Para o presidente da CUT/SP, Adi Lima, é a hora da sociedade dar as mãos aos trabalhadores em busca de um novo modelo de desenvolvimento para São Paulo. “A agenda de mobilização começa dia 03 e terá apoio de nossos sindicatos. Porém, não para por aí. Hoje não temos mais nenhum banco público no Estado para fomentar o desenvolvimento, todos foram vendidos pelo PSDB. Não podemos permitir a continuidade desse projeto neoliberal. Nesta semana, discutiremos uma grande manifestação em apoio à Petrobrás e às empresas públicas para valorizar o que restou daquilo que é nosso patrimônio”, apontou.
*Arrocho*
Conforme destaca um levantamento do Departamento Intersindical de Estatística e Estudos Socioeconômicos (Dieese), o governo José Serra gasta 39% do orçamento com os trabalhadores. De acordo com o limite estabelecido pela Lei de Responsabilidade Fiscal, poderia chegar a 49%, o que geraria uma folga de R$ 4,7 bilhões para investir no funcionalismo.

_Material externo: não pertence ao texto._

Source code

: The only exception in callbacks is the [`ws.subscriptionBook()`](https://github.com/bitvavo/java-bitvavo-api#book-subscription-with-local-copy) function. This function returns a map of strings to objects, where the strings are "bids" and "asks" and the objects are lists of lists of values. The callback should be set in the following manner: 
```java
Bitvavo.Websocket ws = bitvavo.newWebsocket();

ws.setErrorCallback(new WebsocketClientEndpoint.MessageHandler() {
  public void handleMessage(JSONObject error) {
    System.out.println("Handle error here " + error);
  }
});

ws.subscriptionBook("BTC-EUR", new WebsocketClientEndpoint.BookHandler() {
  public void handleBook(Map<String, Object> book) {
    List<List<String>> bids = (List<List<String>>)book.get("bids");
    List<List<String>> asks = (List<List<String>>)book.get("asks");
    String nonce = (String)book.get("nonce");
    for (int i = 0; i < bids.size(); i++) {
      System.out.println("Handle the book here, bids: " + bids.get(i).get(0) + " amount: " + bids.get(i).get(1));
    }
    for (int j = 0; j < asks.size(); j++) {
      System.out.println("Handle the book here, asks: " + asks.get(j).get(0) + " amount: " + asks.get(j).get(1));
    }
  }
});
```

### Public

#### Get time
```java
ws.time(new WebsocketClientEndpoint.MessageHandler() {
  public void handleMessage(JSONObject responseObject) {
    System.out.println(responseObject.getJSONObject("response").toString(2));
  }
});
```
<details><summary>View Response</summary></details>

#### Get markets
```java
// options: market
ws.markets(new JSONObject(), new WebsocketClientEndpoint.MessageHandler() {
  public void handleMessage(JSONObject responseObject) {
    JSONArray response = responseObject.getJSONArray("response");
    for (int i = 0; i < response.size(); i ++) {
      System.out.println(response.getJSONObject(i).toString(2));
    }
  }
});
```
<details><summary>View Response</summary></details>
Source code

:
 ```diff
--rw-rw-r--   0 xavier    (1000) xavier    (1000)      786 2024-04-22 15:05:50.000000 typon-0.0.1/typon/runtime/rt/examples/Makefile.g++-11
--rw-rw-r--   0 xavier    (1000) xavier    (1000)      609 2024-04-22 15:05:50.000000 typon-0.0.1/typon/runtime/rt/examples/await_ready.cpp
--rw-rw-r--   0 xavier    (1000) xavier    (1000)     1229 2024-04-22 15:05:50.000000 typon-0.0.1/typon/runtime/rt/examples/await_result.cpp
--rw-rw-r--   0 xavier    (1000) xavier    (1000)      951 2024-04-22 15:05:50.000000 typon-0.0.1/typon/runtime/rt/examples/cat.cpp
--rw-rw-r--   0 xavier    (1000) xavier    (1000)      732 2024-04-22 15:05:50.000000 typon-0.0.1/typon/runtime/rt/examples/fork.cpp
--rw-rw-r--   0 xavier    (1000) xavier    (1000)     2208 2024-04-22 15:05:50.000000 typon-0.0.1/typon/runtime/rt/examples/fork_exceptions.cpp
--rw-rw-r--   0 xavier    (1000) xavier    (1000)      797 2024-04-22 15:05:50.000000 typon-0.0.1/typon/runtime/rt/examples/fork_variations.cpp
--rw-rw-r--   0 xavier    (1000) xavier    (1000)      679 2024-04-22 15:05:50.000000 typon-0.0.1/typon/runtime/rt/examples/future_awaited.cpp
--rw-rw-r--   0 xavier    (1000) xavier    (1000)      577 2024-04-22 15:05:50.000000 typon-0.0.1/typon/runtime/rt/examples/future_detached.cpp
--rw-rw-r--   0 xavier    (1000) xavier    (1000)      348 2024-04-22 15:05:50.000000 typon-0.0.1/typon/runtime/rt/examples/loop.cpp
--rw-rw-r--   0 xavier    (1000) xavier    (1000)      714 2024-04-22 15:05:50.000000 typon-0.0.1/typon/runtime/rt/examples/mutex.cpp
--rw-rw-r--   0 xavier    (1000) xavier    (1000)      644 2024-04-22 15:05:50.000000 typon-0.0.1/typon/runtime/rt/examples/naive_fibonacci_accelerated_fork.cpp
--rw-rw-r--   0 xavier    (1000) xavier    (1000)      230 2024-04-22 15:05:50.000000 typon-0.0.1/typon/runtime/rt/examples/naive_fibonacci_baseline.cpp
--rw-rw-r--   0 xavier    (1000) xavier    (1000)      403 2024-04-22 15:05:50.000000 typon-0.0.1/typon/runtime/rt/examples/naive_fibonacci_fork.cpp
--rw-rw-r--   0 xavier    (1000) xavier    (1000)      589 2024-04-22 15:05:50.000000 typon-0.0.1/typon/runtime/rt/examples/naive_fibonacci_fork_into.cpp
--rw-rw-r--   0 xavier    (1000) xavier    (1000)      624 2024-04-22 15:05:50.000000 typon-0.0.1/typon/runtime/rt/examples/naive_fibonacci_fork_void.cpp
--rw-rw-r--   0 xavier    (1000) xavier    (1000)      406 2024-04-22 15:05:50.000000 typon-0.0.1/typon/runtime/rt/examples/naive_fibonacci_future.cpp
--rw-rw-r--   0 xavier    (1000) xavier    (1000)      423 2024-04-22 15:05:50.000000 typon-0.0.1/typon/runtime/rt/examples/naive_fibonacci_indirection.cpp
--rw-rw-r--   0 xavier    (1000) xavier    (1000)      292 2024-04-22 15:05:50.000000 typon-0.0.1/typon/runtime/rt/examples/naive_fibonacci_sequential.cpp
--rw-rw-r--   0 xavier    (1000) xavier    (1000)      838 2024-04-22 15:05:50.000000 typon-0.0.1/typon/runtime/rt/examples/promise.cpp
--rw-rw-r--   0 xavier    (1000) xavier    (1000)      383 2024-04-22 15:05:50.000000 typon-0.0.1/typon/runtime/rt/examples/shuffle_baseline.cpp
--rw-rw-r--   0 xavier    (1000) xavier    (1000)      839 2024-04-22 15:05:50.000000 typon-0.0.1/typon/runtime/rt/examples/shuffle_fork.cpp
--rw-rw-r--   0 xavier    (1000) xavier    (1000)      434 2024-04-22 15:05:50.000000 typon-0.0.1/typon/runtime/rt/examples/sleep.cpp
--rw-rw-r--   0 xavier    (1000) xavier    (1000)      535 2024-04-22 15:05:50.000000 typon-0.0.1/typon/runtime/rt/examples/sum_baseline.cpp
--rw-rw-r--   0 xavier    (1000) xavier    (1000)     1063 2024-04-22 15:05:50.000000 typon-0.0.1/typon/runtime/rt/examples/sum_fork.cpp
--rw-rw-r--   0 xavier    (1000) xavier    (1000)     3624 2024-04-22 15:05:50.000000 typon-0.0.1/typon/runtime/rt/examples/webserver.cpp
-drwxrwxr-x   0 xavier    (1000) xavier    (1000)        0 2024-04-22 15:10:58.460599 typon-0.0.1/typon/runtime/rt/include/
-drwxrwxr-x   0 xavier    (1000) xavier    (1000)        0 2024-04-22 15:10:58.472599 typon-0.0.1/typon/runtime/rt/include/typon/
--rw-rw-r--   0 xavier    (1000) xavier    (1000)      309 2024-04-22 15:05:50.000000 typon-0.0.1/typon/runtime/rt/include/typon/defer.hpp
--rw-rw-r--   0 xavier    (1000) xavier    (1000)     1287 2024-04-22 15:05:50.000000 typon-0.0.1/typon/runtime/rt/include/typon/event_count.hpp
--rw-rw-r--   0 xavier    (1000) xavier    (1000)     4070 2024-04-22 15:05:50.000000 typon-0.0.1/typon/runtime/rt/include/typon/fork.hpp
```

Contudo, muito mais do que uma questão financeira, o problema é a concepção de gestão. Há mais de uma década, o grupo PSDB/DEM, que comanda o Estado mais rico da nação, prefere contratar terceirizados para trabalhar nas escolas e gerenciar a saúde, privatizar o transporte – provocando tragédias como o lamentável episódio da Linha 4 –, achatar o salário de policiais, que atuam com coletes vencidos e equipamentos precários, além de frear a contratação de trabalhadores, mesmo com a demanda da população aumentando.
“Enquanto o mundo todo aprendeu com a crise a valorizar a atuação do Estado como personagem principal do processo de crescimento, São Paulo vai exatamente na contramão. Para o governo Serra, serviço de qualidade e só para quem pode pagar”, critica Adi.